Gliese 436b, 55 Cancri b, the worlds of Upsilon Andromedae, and the other planets Marcy’s teams found still orbit their suns no matter what Marcy did. But they are … problematic.

Some science has more obvious consequences here on Earth. Last spring a former student of the esteemed philosopher John Searle—also at UC Berkeley—filed a lawsuit alleging frequent sexual harassment and abuse. That lawsuit elicited a history of prior claims.

Searle is famous for a thought experiment called the Chinese Room. It’s a way to try to understand if a machine could have consciousness. In brief: A guy stands in a sealed room with a slot in the wall. Every so often a slip of paper comes through the slot with some Chinese characters on it. The guy looks up at a display in the room and sees another set of Chinese characters expressing the right response. He writes those on another piece of paper and pushes it back out the slot.

So: Does the guy in the room understand Chinese?

Searle pitched the idea in 1980, and over decades it became one of the most argued-over concepts in philosophy and the theory of mind. If your answer to the question is “no,” as was Searle’s, that suggests that you don’t believe in “strong AI,” the idea that a mechanistic system of circuits or some other, unimaginable technology could think or feel. It might pass a Turing Test, Alan Turing’s famous assessment that says any system that can trick a human into thinking it’s sentient might as well be. But it won’t really be a mind.

Don’t panic; I’m not going to walk through all the arguments and counter-arguments. Most students of computer science will tell you that even if Searle’s alleged misdeeds compromised his ideas (why is it a man in the room? Why is Chinese synonymous with incomprehensibility?), the philosophical problem of consciousness probably doesn’t have a grand impact on the unfolding, gnarly issues of bias in what we’ve all come to think of as artificial intelligence—machine learning.
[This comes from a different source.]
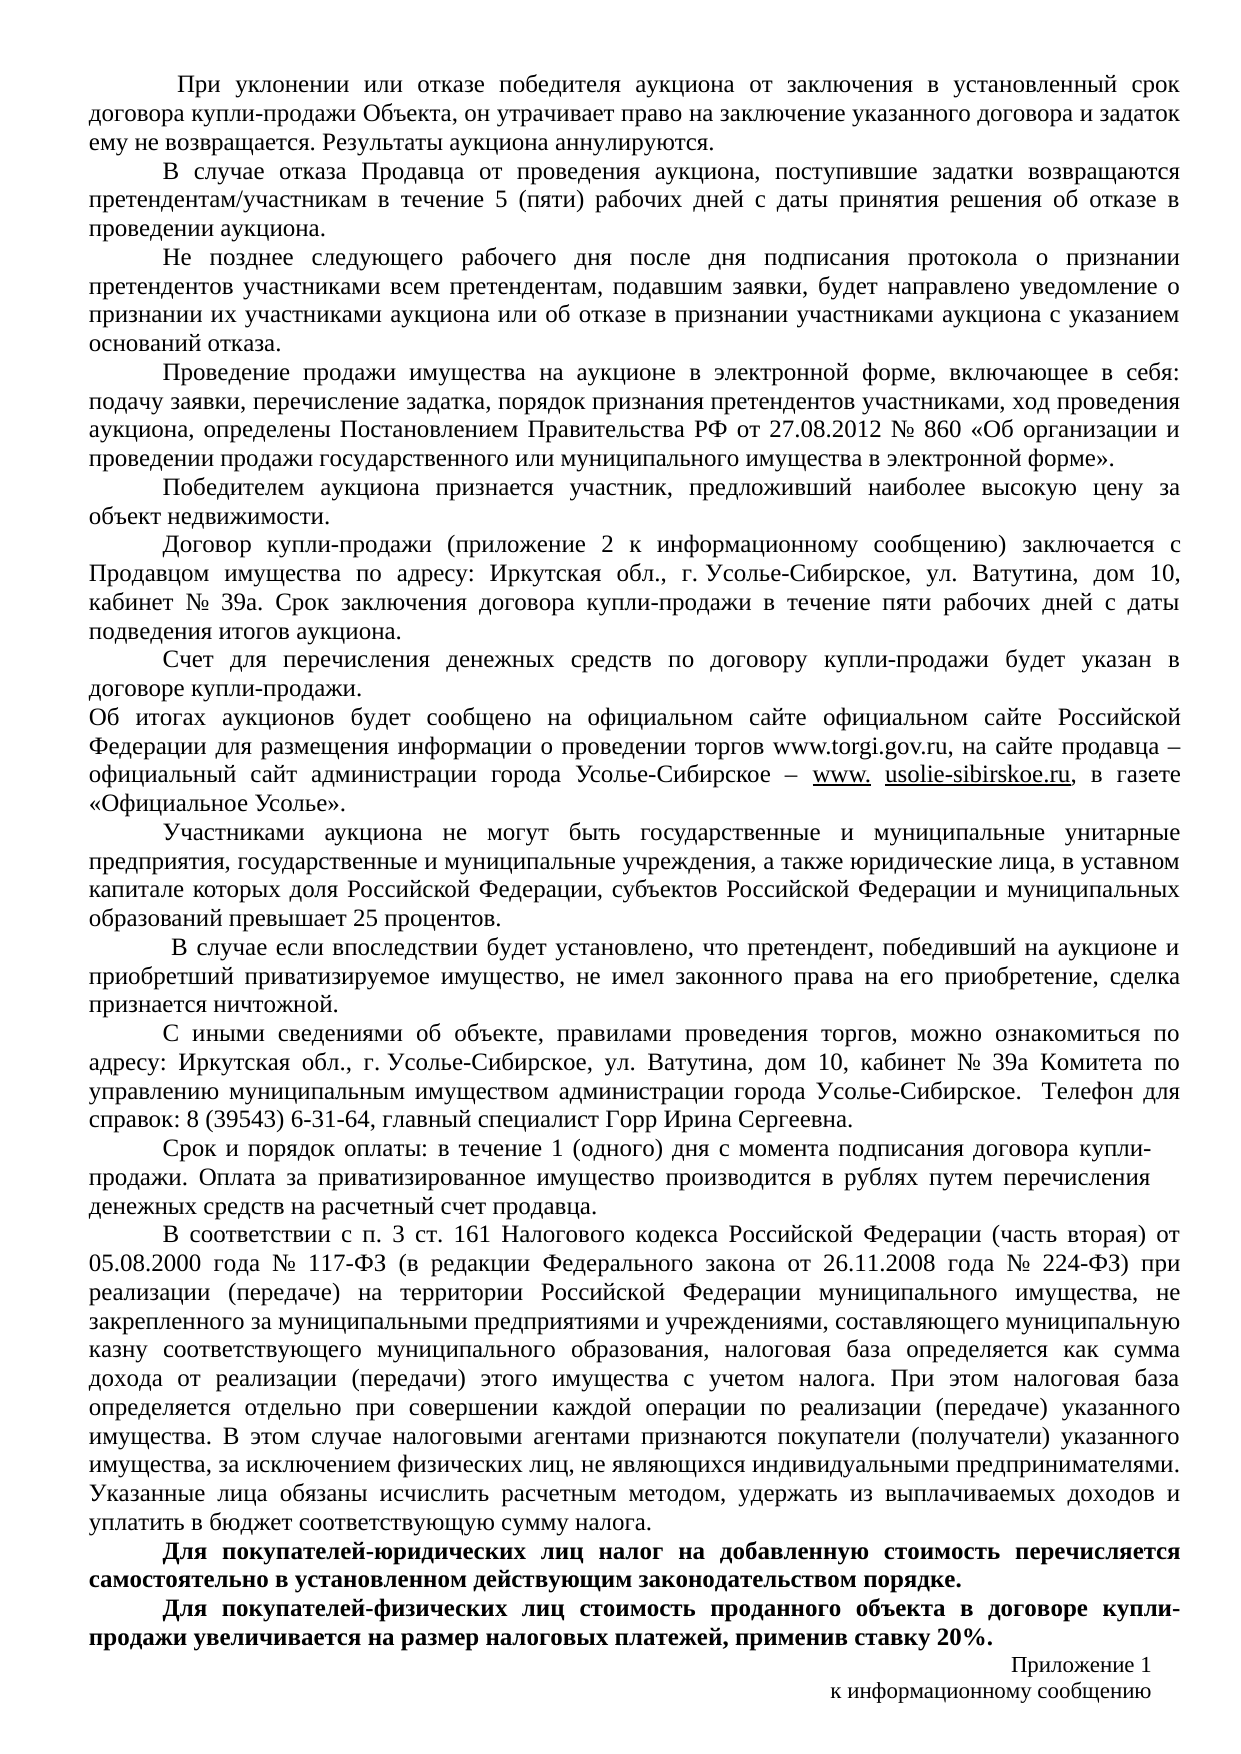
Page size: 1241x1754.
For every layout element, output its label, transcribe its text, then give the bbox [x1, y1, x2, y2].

Software has indeed managed to learn gender stereotypes and racism. Algorithms have sent African Americans to prison more often than white people.

But today’s computer science students were taught by people who learned about the Chinese Room problem (and not taught by people who got marginalized or pushed out of the field). Bias introduced way back up the line is all the more insidious. It kneecaps people’s ability to tell where they might be going wrong.

One way biases work their way into machine learning systems is through the database; it might be incomplete, or corrupt. But the other point of ingress is the human factor. Programmers choose when to tell the machine when it has gotten something right or wrong. It’s “through the ‘definition of success,’ which will be skewed to whatever the designer of the algorithm thinks matters. Also they define the penalty for failure, another way of embedding values,” says Cathy O’Neil, a mathematician and author of Weapons of Math Destruction.

Maybe that matters less when the algorithm’s job is to figure out how to park a robot car or find the right widget in a warehouse. But what about when it’s trying to, for example, assess the actuarial fitness of health insurance applicants? “If you’re defaulting your model to think of a household that’s made up of a man, a woman, and kids, that’s a simplification,” says Osonde Osoba, an engineer at RAND and co-author of a study on bias in machine learning. “If you don’t interrogate that anchor, your model won’t be fully representative.”

If the lesson of #metoo is that monsters are everywhere, they’re in Silicon Valley, too. The “white guy problem,” as the researcher Kate Crawford called it in the New York Times—goes beyond even the pernicious failures of Hollywood or astronomy.

Those people are writing the code that’ll train machine-learning systems embedded in every part of our world, from autonomous cars to to medical diagnosis to the internet of things. Like some dark version of Isaac Asimov’s Three Laws of Robotics, no machine will be free of those biases, no matter how sophisticated. The prevalence of bias will be 100 percent, and the real fault won’t be in our robots. It’ll be in ourselves.